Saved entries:
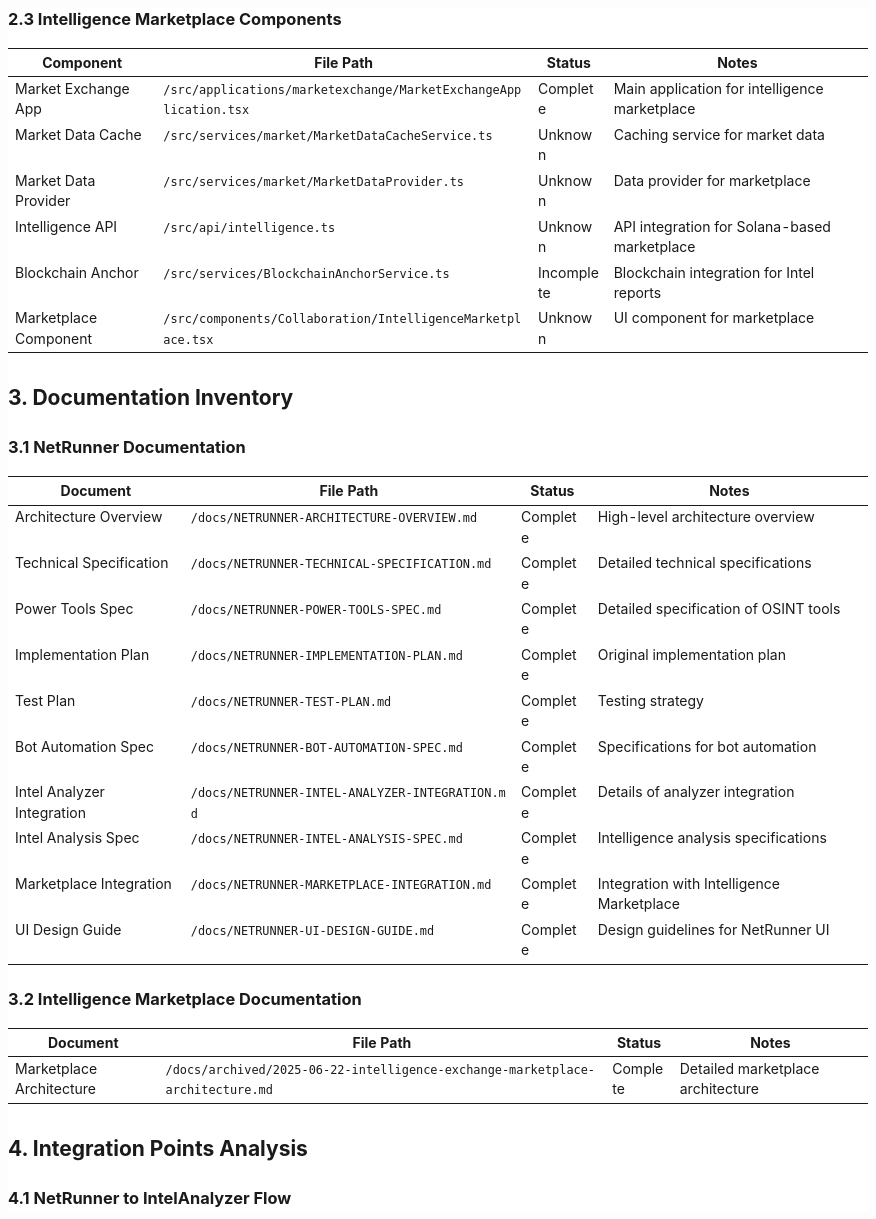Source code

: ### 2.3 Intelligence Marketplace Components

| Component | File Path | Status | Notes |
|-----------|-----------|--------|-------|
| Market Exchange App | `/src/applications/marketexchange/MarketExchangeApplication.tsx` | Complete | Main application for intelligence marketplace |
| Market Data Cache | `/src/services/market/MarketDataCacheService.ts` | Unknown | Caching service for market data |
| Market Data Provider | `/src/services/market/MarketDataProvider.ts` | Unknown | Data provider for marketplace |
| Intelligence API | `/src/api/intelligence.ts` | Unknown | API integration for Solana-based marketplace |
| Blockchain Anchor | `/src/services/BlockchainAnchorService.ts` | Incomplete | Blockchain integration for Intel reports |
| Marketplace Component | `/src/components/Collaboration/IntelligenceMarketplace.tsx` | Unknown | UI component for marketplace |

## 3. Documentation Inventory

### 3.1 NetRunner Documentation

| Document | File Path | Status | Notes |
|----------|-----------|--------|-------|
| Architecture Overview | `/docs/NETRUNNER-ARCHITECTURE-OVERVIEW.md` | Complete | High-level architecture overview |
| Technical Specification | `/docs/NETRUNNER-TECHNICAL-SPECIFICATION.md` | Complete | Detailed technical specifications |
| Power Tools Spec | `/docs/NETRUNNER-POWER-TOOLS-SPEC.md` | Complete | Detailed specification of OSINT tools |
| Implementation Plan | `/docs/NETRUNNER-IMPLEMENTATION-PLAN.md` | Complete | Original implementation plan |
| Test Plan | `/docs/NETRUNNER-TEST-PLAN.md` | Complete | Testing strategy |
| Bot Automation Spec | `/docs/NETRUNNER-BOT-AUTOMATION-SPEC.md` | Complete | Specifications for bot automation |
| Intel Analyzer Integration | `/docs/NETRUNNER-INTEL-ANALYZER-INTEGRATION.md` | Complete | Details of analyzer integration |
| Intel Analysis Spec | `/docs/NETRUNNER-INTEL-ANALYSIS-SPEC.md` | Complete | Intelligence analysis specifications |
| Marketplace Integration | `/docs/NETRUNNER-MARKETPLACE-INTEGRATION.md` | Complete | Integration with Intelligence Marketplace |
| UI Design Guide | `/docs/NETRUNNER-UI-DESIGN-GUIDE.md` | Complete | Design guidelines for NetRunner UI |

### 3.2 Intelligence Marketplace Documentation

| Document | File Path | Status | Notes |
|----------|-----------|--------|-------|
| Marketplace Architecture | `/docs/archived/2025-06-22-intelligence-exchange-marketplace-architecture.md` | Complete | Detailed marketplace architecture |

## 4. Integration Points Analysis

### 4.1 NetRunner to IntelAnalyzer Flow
* * *
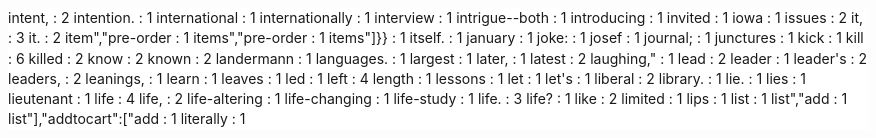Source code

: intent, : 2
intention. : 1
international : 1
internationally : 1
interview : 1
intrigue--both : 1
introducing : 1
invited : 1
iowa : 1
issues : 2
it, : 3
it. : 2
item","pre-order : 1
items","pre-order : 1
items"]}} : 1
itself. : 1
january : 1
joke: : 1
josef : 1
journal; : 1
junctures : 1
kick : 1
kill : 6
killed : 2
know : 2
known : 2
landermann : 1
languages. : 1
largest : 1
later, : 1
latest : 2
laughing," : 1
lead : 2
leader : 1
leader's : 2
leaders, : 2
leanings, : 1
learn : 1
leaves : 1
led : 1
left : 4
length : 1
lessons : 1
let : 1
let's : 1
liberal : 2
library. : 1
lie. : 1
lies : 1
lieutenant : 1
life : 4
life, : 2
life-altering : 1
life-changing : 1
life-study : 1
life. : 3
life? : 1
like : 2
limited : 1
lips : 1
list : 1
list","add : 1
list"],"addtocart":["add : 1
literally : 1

■ Problem statement: An exact copy of the lines above between the line holding "life-changing : 1" and the line holding "literally : 1", inclusive, is the whole answer.

■ Response below:
life-changing : 1
life-study : 1
life. : 3
life? : 1
like : 2
limited : 1
lips : 1
list : 1
list","add : 1
list"],"addtocart":["add : 1
literally : 1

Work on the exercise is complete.